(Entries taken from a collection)
:::

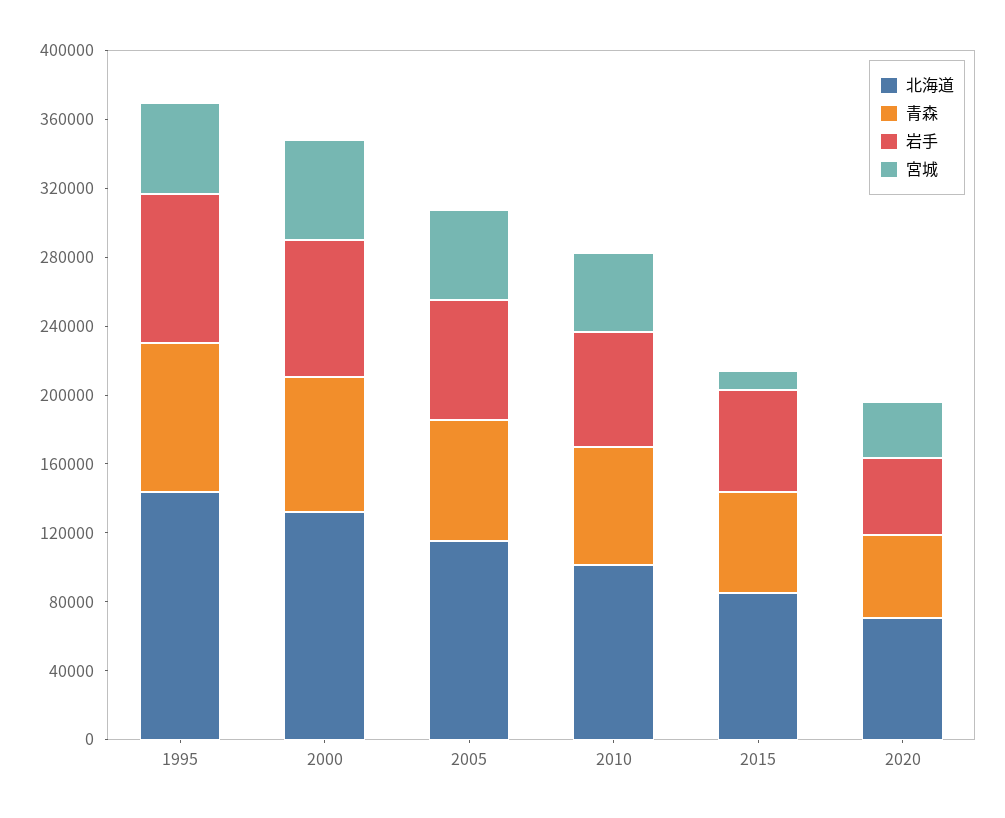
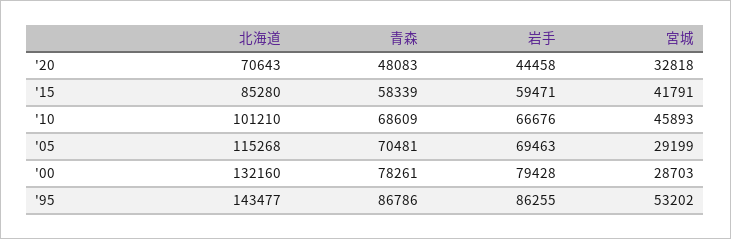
  {
    "北海道": {
      "1995": 143477,
      "2000": 132160,
      "2005": 115268,
      "2010": 101210,
      "2015": 85280,
      "2020": 70643
    },
    "青森": {
      "1995": 86786,
      "2000": 78261,
      "2005": 70481,
      "2010": 68609,
      "2015": 58339,
      "2020": 48083
    },
    "岩手": {
      "1995": 86255,
      "2000": 79428,
      "2005": 69463,
      "2010": 66676,
      "2015": 59471,
      "2020": 44458
    },
    "宮城": {
      "1995": 53202,
-     "2000": 60000,
+     "2000": 28703,
-     "2005": 50000,
+     "2005": 29199,
      "2010": 45893,
-     "2015": 10000,
+     "2015": 41791,
      "2020": 32818
    }
  }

:::

What is being asked: Please reproduce every record exactly as written, excluding the pictures.

Your solution:
  {
    "北海道": {
      "1995": 143477,
      "2000": 132160,
      "2005": 115268,
      "2010": 101210,
      "2015": 85280,
      "2020": 70643
    },
    "青森": {
      "1995": 86786,
      "2000": 78261,
      "2005": 70481,
      "2010": 68609,
      "2015": 58339,
      "2020": 48083
    },
    "岩手": {
      "1995": 86255,
      "2000": 79428,
      "2005": 69463,
      "2010": 66676,
      "2015": 59471,
      "2020": 44458
    },
    "宮城": {
      "1995": 53202,
-     "2000": 60000,
+     "2000": 28703,
-     "2005": 50000,
+     "2005": 29199,
      "2010": 45893,
-     "2015": 10000,
+     "2015": 41791,
      "2020": 32818
    }
  }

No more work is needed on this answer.